Many articles, blurbs, blogs, tweets, presentations and more over the years have discussed the need for a close working relationship between the providers/supporters of information technology and records management staff.

In the "old" days, a stark contrast existed between managing the electronic world and the paper world of records: Records management dealt with paper; information technology dealt with bits and bytes. But with the digital revolution, coupled with headline-grabbing legal cases such as Enron and the like, organizations soon realized that managing records had to include all records, regardless of format. To address that, many organizations expanded the records manager's role to include electronic records oversight to help ensure compliance with the laws and regulations of the appropriate governing bodies.

Since then, many organizations realized varying degrees of success in managing electronic records—assuming they can define what determines success. Is success defined as avoiding negative audits or fines, reducing e-discovery expenses, having happy users who can find what they want or reaching some other measure? Regardless of what quantification method is used (or not used), most organizations are still trying to close the knowledge gap between those charged with overseeing records and those supporting the technology infrastructure.

On one side are records managers who were told or took the initiative themselves to learn more about technology to fill the gap. On the other side are the IT staffers who needed to become more aware of the compliance factors affecting information management. It's easy to see why learning more about technology would help records managers manage e-records. But telling records managers to learn about technology gives as much direction as instructing a young adult to learn about life. Similarly, telling IT staff to make sure everything is compliant does not provide a clue about where to begin. Unfortunately, too often that is all the direction offered.

Managing the pipes and the content

Like a plumber who installs and manages the pipes in an organization, IT is primarily focused on the delivery channel and storage repositories-that is, the network infrastructure. Managing that infrastructure has proven demanding and often leaves little time to devote to the specific content flowing in the pipes.

While the CIO and his/her staff know about the primary systems used for the financial, human resource, customer relationship management and other enterprise applications, they have limited knowledge of the other information flowing in the pipes at any one time. That includes the smaller specialized departmental applications not supported by IT as well as all those unstructured documents (e.g. spreadsheets, word processing, PDF files, etc.) scattered across various workgroup drives and shared folders. And what about the Dropbox accounts used in sales and marketing or other cloud-based and social media apps staff may be using that the CIO doesn't know about?

And what about all the other content that may or may not become records (e.g., in process documents, drafts, reference material, supporting info, etc.) created, copied, stored and shared both inside and outside an organization? Who is managing that?

Who is paying attention?

Returning to the old days when records were found mainly in hardcopy format at some designated point in time (usually by staff within a particular department), a paper document was declared to be a record. Then the paper was placed in a box and given to the records manager to store in the records room. For the most part, that process worked—and is still working-in many organizations.

But as anyone who ever opened a box held in a records storage area can attest to, not all those documents are indeed records-regardless of what the box label states. While weeding the records from non-records has always proved challenging in the strictly paper world, the process could be improved through better oversight and user training of what was being transferred to storage.

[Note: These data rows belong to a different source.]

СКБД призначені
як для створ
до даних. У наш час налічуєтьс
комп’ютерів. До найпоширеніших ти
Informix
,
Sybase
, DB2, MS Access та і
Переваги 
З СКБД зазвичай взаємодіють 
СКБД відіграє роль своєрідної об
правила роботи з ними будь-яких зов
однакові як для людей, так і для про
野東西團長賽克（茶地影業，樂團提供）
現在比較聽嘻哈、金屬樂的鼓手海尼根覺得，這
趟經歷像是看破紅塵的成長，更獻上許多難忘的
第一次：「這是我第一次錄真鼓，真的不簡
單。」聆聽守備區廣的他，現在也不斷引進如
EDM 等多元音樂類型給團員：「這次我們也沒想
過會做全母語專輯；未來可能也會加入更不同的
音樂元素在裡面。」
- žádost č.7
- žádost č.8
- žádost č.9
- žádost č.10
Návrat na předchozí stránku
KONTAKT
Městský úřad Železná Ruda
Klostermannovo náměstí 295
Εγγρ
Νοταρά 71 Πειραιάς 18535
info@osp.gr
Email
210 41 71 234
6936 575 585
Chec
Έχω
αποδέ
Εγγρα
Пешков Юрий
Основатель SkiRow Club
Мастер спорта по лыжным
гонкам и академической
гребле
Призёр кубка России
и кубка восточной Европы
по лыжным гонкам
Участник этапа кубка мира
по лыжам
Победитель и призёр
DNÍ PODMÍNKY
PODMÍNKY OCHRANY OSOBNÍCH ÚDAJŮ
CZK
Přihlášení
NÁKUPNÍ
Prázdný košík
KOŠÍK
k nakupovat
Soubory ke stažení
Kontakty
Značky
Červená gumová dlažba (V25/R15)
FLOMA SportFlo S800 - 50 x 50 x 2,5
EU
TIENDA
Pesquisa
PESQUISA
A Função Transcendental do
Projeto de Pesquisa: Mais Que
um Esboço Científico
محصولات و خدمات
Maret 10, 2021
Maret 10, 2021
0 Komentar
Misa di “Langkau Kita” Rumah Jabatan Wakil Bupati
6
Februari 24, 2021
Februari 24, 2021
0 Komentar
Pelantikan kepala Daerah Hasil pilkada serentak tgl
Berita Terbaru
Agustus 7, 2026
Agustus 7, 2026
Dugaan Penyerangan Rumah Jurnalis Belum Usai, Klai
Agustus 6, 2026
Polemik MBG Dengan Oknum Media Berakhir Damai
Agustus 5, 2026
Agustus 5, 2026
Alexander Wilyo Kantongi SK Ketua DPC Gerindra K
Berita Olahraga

But the weeding process in the digital world became much more daunting for a number of reasons, including the overwhelming volume and the ease of copying and distributing information (via e-mail attachments and other methods). While there is little arguing that business records are important and must be maintained, they amount to only a fraction of the total information maintained by organizations.

From shadow filing systems (i.e. those copies of files you keep in your own network folder structure outside the official repository or shared drive), to the endless copies created through e-mail distribution, to an untold number of document versions, the daily propagation of digital files is gobbling up storage space at an unparalleled rate. As a result, most organizations are faced with growing clutter—aka the permanent non-record—those files that never get deleted even though no longer needed. Clutter makes it harder to find something and increases the chance of making bad decisions based on outdated information. E-discovery costs can soar with the added volume of files that need to be sifted through and reviewed.

If for a moment we assume records managers can find some miraculous way to manage all records-both electronic and paper-throughout the organization, who is managing the non-records? In many cases, no one is—not even the users. Managing non-records usually falls to the bottom of the to-do list because storage is cheap, right? Plus, there are bigger concerns than worrying about miscellaneous word processing and spreadsheet documents—or so the thought process goes.

While content management systems have traditionally focused on managing documents declared as records, that leaves the vast majority of digital files left with no oversight. Now, I am not saying someone has to watch over everything being created (and potentially stifle innovation or hinder operational efficiency), but there must be more guidance for users and departments in how to store, share, retain and dispose of all the files they create. If left unchecked, the problem of trying to find a record grows exponentially more difficult every day.

Move to the front of the line

A colleague recently told me about a statement on Wikipedia (yes, I know you cannot always rely on this site—at least according to my kid's teachers) about the history of records management and information governance: "As data generation exploded in recent decades, and regulations and compliance issues increased, traditional records management failed to keep pace."

While the above quote may upset some records managers, it does help identify a fundamental issue: With the title of records manager, the job traditionally has narrowly focused on the backend of a process after the work was done—when a work-in-process document was declared a record. Often the filing methods in place—usually by the document creator or dictated by the structure of a department's existing shared folders or SharePoint library—were designed solely to help the in-process work with little regard to record retention, protection and the final disposition of the record. Someone already created the record in the normal course of work following whatever filing method was set up, and now someone has to figure out how to protect/manage the resulting record.

So as records managers are trying to cross the previously mentioned chasm, they are fighting upstream against two currents: 1.) learning what records departments are creating and how they are stored, and 2.) trying to adjust established practices and processes after the fact to better manage records. By focusing on managing records after they are created, we are making an already challenging job far more difficult as we continue to see new developments in technology every day.